Scotiabank profits down in Q4

Provisions for credit losses continue to rise

Scotiabank profits down in Q4

Scotiabank posted lower fourth-quarter profits than a year ago as the banking giant continued to increase its credit loss provisions in an uncertain economic environment.

The bank’s net income came in at almost $1.39 billion in Q4 compared with $2.09 billion the same time last year, meaning its adjusted profit per diluted share fell from $2.06 to $1.26 on a year-over-year basis.

It set aside almost $1.26 billion to cover bad loans in the quarter ending October 31, a significant jump from $529 million in Q4 2022, while the bank’s overall revenue was near $8.31 billion compared with almost $7.63 billion the prior Q4.

Scotiabank’s announcement, which marked the first 2023 fourth-quarter earnings release among Canada’s major banks, missed expectations, with analysts on averaging having expected an adjusted profit of $1.65 per share, according to financial markets data firm Refinitiv.

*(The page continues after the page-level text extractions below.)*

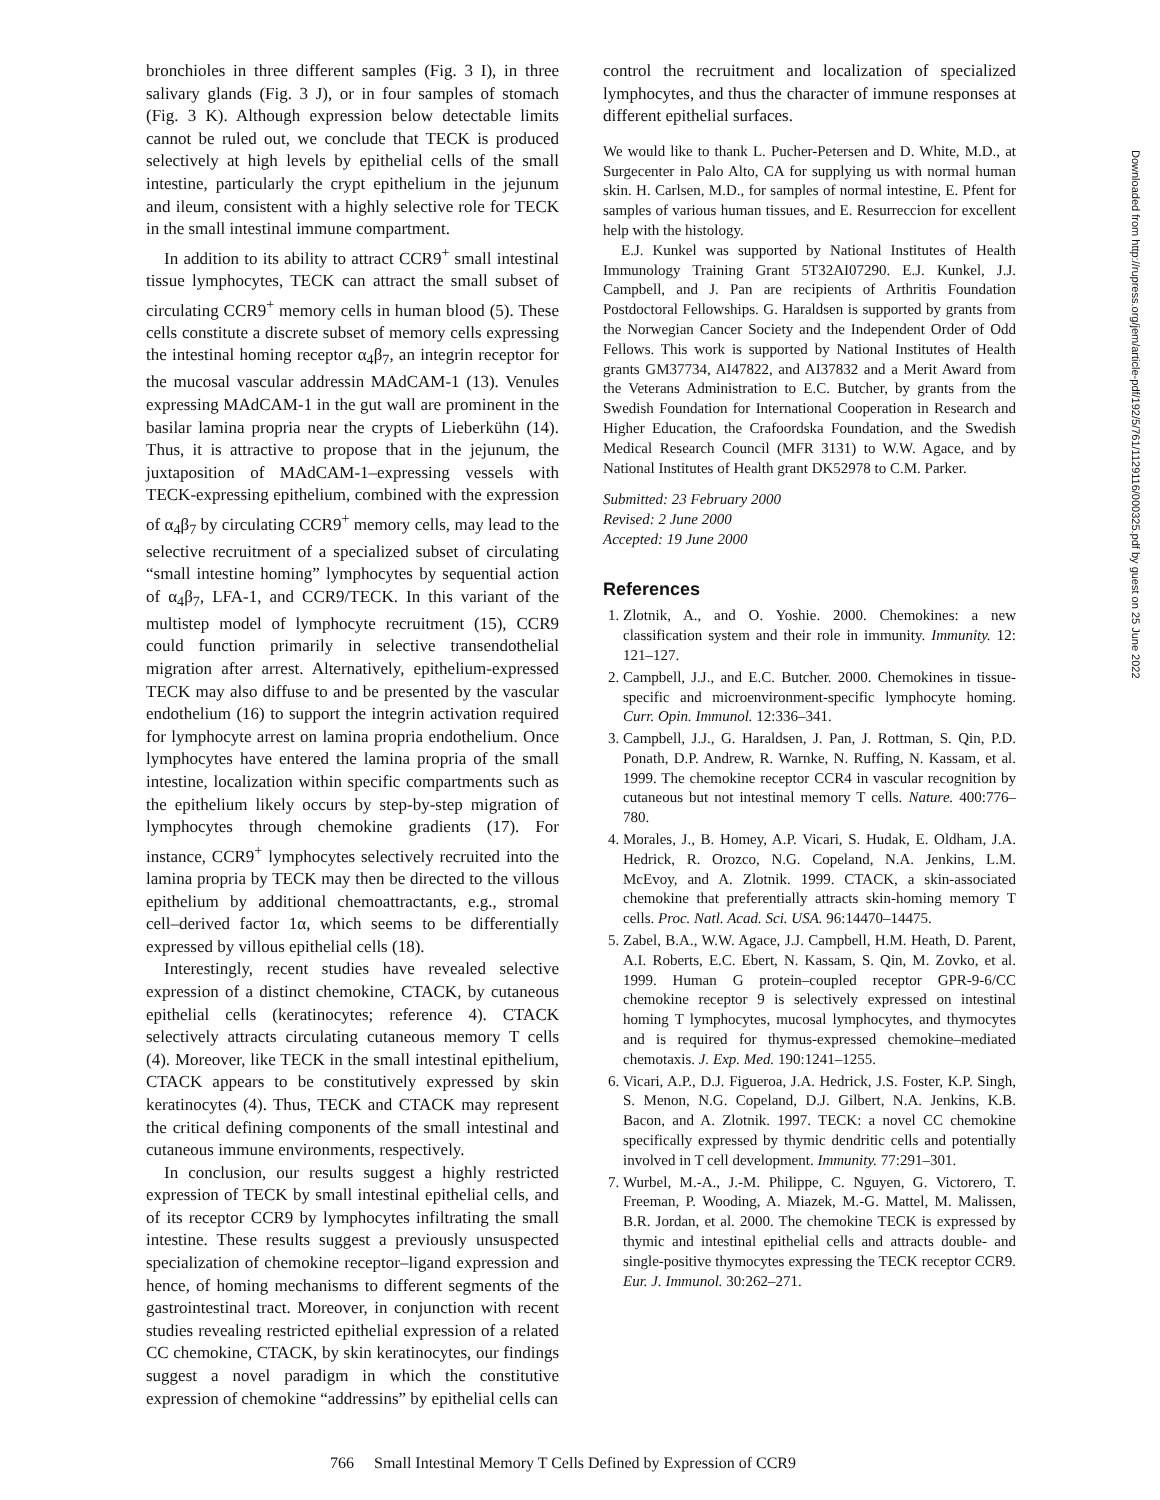bronchioles in three different samples (Fig. 3 I), in three salivary glands (Fig. 3 J), or in four samples of stomach (Fig. 3 K). Although expression below detectable limits cannot be ruled out, we conclude that TECK is produced selectively at high levels by epithelial cells of the small intestine, particularly the crypt epithelium in the jejunum and ileum, consistent with a highly selective role for TECK in the small intestinal immune compartment.
In addition to its ability to attract CCR9<sup>+</sup> small intestinal tissue lymphocytes, TECK can attract the small subset of circulating CCR9<sup>+</sup> memory cells in human blood (5). These cells constitute a discrete subset of memory cells expressing the intestinal homing receptor α<sub>4</sub>β<sub>7</sub>, an integrin receptor for the mucosal vascular addressin MAdCAM-1 (13). Venules expressing MAdCAM-1 in the gut wall are prominent in the basilar lamina propria near the crypts of Lieberkühn (14). Thus, it is attractive to propose that in the jejunum, the juxtaposition of MAdCAM-1–expressing vessels with TECK-expressing epithelium, combined with the expression of α<sub>4</sub>β<sub>7</sub> by circulating CCR9<sup>+</sup> memory cells, may lead to the selective recruitment of a specialized subset of circulating “small intestine homing” lymphocytes by sequential action of α<sub>4</sub>β<sub>7</sub>, LFA-1, and CCR9/TECK. In this variant of the multistep model of lymphocyte recruitment (15), CCR9 could function primarily in selective transendothelial migration after arrest. Alternatively, epithelium-expressed TECK may also diffuse to and be presented by the vascular endothelium (16) to support the integrin activation required for lymphocyte arrest on lamina propria endothelium. Once lymphocytes have entered the lamina propria of the small intestine, localization within specific compartments such as the epithelium likely occurs by step-by-step migration of lymphocytes through chemokine gradients (17). For instance, CCR9<sup>+</sup> lymphocytes selectively recruited into the lamina propria by TECK may then be directed to the villous epithelium by additional chemoattractants, e.g., stromal cell–derived factor 1α, which seems to be differentially expressed by villous epithelial cells (18).
Interestingly, recent studies have revealed selective expression of a distinct chemokine, CTACK, by cutaneous epithelial cells (keratinocytes; reference 4). CTACK selectively attracts circulating cutaneous memory T cells (4). Moreover, like TECK in the small intestinal epithelium, CTACK appears to be constitutively expressed by skin keratinocytes (4). Thus, TECK and CTACK may represent the critical defining components of the small intestinal and cutaneous immune environments, respectively.
In conclusion, our results suggest a highly restricted expression of TECK by small intestinal epithelial cells, and of its receptor CCR9 by lymphocytes infiltrating the small intestine. These results suggest a previously unsuspected specialization of chemokine receptor–ligand expression and hence, of homing mechanisms to different segments of the gastrointestinal tract. Moreover, in conjunction with recent studies revealing restricted epithelial expression of a related CC chemokine, CTACK, by skin keratinocytes, our findings suggest a novel paradigm in which the constitutive expression of chemokine “addressins” by epithelial cells can
control the recruitment and localization of specialized lymphocytes, and thus the character of immune responses at different epithelial surfaces.
We would like to thank L. Pucher-Petersen and D. White, M.D., at Surgecenter in Palo Alto, CA for supplying us with normal human skin. H. Carlsen, M.D., for samples of normal intestine, E. Pfent for samples of various human tissues, and E. Resurreccion for excellent help with the histology.
E.J. Kunkel was supported by National Institutes of Health Immunology Training Grant 5T32AI07290. E.J. Kunkel, J.J. Campbell, and J. Pan are recipients of Arthritis Foundation Postdoctoral Fellowships. G. Haraldsen is supported by grants from the Norwegian Cancer Society and the Independent Order of Odd Fellows. This work is supported by National Institutes of Health grants GM37734, AI47822, and AI37832 and a Merit Award from the Veterans Administration to E.C. Butcher, by grants from the Swedish Foundation for International Cooperation in Research and Higher Education, the Crafoordska Foundation, and the Swedish Medical Research Council (MFR 3131) to W.W. Agace, and by National Institutes of Health grant DK52978 to C.M. Parker.
Submitted: 23 February 2000
Revised: 2 June 2000
Accepted: 19 June 2000
References
1. Zlotnik, A., and O. Yoshie. 2000. Chemokines: a new classification system and their role in immunity. Immunity. 12: 121–127.
2. Campbell, J.J., and E.C. Butcher. 2000. Chemokines in tissue-specific and microenvironment-specific lymphocyte homing. Curr. Opin. Immunol. 12:336–341.
3. Campbell, J.J., G. Haraldsen, J. Pan, J. Rottman, S. Qin, P.D. Ponath, D.P. Andrew, R. Warnke, N. Ruffing, N. Kassam, et al. 1999. The chemokine receptor CCR4 in vascular recognition by cutaneous but not intestinal memory T cells. Nature. 400:776–780.
4. Morales, J., B. Homey, A.P. Vicari, S. Hudak, E. Oldham, J.A. Hedrick, R. Orozco, N.G. Copeland, N.A. Jenkins, L.M. McEvoy, and A. Zlotnik. 1999. CTACK, a skin-associated chemokine that preferentially attracts skin-homing memory T cells. Proc. Natl. Acad. Sci. USA. 96:14470–14475.
5. Zabel, B.A., W.W. Agace, J.J. Campbell, H.M. Heath, D. Parent, A.I. Roberts, E.C. Ebert, N. Kassam, S. Qin, M. Zovko, et al. 1999. Human G protein–coupled receptor GPR-9-6/CC chemokine receptor 9 is selectively expressed on intestinal homing T lymphocytes, mucosal lymphocytes, and thymocytes and is required for thymus-expressed chemokine–mediated chemotaxis. J. Exp. Med. 190:1241–1255.
6. Vicari, A.P., D.J. Figueroa, J.A. Hedrick, J.S. Foster, K.P. Singh, S. Menon, N.G. Copeland, D.J. Gilbert, N.A. Jenkins, K.B. Bacon, and A. Zlotnik. 1997. TECK: a novel CC chemokine specifically expressed by thymic dendritic cells and potentially involved in T cell development. Immunity. 77:291–301.
7. Wurbel, M.-A., J.-M. Philippe, C. Nguyen, G. Victorero, T. Freeman, P. Wooding, A. Miazek, M.-G. Mattel, M. Malissen, B.R. Jordan, et al. 2000. The chemokine TECK is expressed by thymic and intestinal epithelial cells and attracts double- and single-positive thymocytes expressing the TECK receptor CCR9. Eur. J. Immunol. 30:262–271.
766 Small Intestinal Memory T Cells Defined by Expression of CCR9
Downloaded from http://rupress.org/jem/article-pdf/192/5/761/1129116/000325.pdf by guest on 25 June 2022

The bank said its net income for the quarter included restructuring charges of $258 million linked to “ongoing efforts to streamline operation processes,” while the exit of certain real estate premises and service contracts cost $63 million and impairment charges of $273 million accrued from the write-down of its investment in associate with China’s Bank of Xi’an Co.

Scott Thomson, the company’s president and CEO, said Scotiabank had focused its efforts on strengthening its balance sheet as it readies for “heightened macroeconomic uncertainty” in the months ahead.

“Strong capital and liquidity ratios, improving loan to deposit ratios and increased allowance for credit losses coverage ratios, position us well as we enter the next phase of our growth strategy,” he said in remarks accompanying the quarterly results.